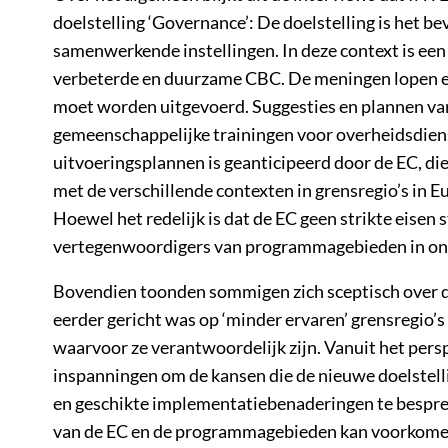
doelstelling ‘Governance’: De doelstelling is het
samenwerkende instellingen. In deze context is een
verbeterde en duurzame CBC. De meningen lopen ec
moet worden uitgevoerd. Suggesties en plannen var
gemeenschappelijke trainingen voor overheidsdienst
uitvoeringsplannen is geanticipeerd door de EC, di
met de verschillende contexten in grensregio’s in Eu
Hoewel het redelijk is dat de EC geen strikte eisen 
vertegenwoordigers van programmagebieden in onze
Bovendien toonden sommigen zich sceptisch over d
eerder gericht was op ‘minder ervaren’ grensregio’s
waarvoor ze verantwoordelijk zijn. Vanuit het pers
inspanningen om de kansen die de nieuwe doelste
en geschikte implementatiebenaderingen te bespre
van de EC en de programmagebieden kan voorkomen 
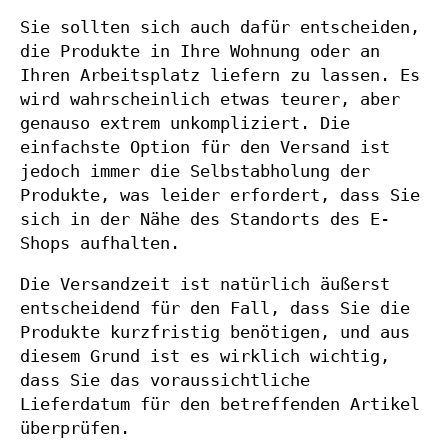
Sie sollten sich auch dafür entscheiden,
die Produkte in Ihre Wohnung oder an
Ihren Arbeitsplatz liefern zu lassen. Es
wird wahrscheinlich etwas teurer, aber
genauso extrem unkompliziert. Die
einfachste Option für den Versand ist
jedoch immer die Selbstabholung der
Produkte, was leider erfordert, dass Sie
sich in der Nähe des Standorts des E-
Shops aufhalten.
Die Versandzeit ist natürlich äußerst
entscheidend für den Fall, dass Sie die
Produkte kurzfristig benötigen, und aus
diesem Grund ist es wirklich wichtig,
dass Sie das voraussichtliche
Lieferdatum für den betreffenden Artikel
überprüfen.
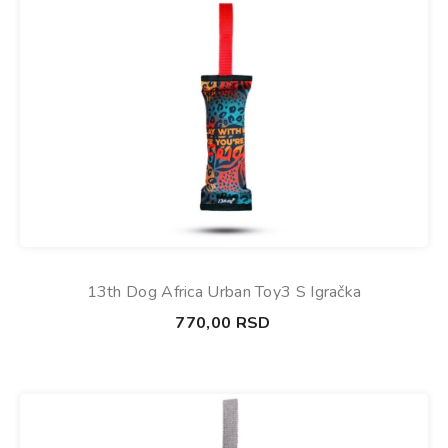
13th Dog Africa Urban Toy3 S Igračka
770,00
RSD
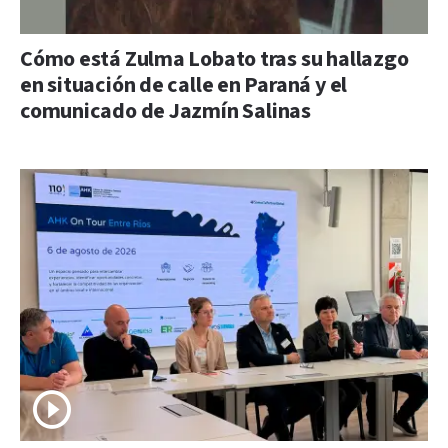
Cómo está Zulma Lobato tras su hallazgo
en situación de calle en Paraná y el
comunicado de Jazmín Salinas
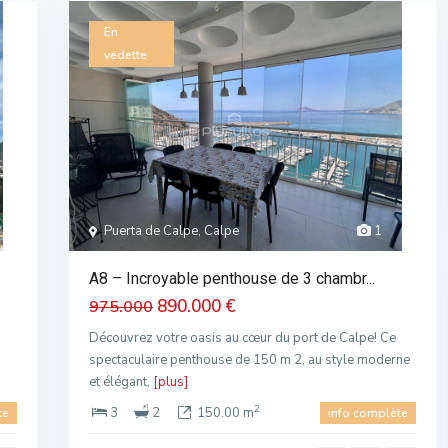
En
vedette
Puerta de Calpe, Calpe
1
A8 – Incroyable penthouse de 3 chambr...
890.000 €
975.000
Découvrez votre oasis au cœur du port de Calpe! Ce
spectaculaire penthouse de 150 m 2, au style moderne
et élégant,
[plus]
2
3
2
150.00 m
te
info complète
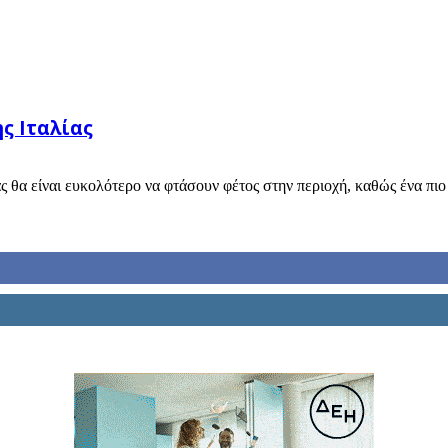
ς Ιταλίας
ς θα είναι ευκολότερο να φτάσουν φέτος στην περιοχή, καθώς ένα πιο 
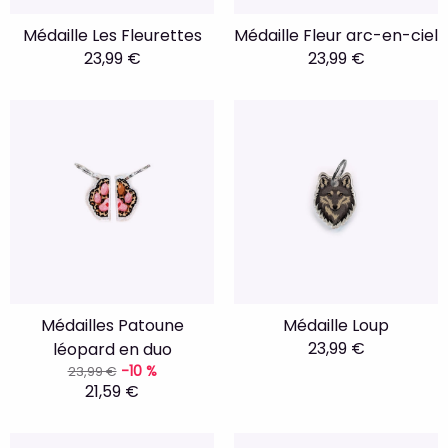
Médaille Les Fleurettes
Médaille Fleur arc-en-ciel
23,99 €
23,99 €
Médailles Patoune
Médaille Loup
23,99 €
léopard en duo
-10 %
23,99 €
21,59 €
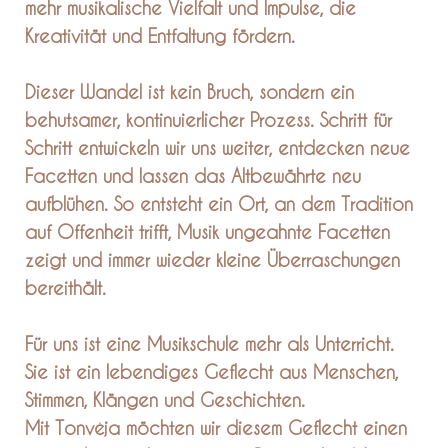
mehr musikalische Vielfalt und Impulse, die
Kreativität und Entfaltung fördern.
Dieser Wandel ist kein Bruch, sondern ein
behutsamer, kontinuierlicher Prozess. Schritt für
Schritt entwickeln wir uns weiter, entdecken neue
Facetten und lassen das Altbewährte neu
aufblühen. So entsteht ein Ort, an dem Tradition
auf Offenheit trifft, Musik ungeahnte Facetten
zeigt und immer wieder kleine Überraschungen
bereithält.
Für uns ist eine Musikschule mehr als Unterricht.
Sie ist ein lebendiges Geflecht aus Menschen,
Stimmen, Klängen und Geschichten.
Mit Tonvėja möchten wir diesem Geflecht einen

WHAT TO DO: Pull out every line of the records that includes the string "penthouse".

RESPONSE TO THIS EXERCISE:
A8 – Incroyable penthouse de 3 chambr...
spectaculaire penthouse de 150 m 2, au style moderne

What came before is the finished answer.